■ Job item
Find the word "section" in the data below and copy each line that holds it.

■ Material provided
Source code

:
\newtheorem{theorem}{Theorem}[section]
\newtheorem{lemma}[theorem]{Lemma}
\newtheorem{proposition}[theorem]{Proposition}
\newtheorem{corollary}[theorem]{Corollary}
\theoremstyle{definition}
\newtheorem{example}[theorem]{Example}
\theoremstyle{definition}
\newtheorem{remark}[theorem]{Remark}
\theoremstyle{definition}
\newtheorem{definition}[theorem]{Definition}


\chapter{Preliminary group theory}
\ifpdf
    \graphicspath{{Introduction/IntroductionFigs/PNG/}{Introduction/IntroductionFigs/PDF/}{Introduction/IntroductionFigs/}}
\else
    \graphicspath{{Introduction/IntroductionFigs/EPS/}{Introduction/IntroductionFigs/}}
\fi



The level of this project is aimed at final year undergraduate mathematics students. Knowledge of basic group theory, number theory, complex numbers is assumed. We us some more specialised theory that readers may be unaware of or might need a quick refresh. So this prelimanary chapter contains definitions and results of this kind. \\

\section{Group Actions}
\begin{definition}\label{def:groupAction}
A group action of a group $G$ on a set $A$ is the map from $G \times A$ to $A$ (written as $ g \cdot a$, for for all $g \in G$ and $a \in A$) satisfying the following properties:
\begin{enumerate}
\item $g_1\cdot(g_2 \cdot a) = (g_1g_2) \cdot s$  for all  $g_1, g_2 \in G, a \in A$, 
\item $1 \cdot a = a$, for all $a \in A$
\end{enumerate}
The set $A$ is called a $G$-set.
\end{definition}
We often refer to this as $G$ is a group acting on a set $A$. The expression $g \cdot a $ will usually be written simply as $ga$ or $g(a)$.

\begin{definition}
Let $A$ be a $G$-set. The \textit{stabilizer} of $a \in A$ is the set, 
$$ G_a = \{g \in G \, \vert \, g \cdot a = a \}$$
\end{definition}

■ Answer to this task
\newtheorem{theorem}{Theorem}[section]
\section{Group Actions}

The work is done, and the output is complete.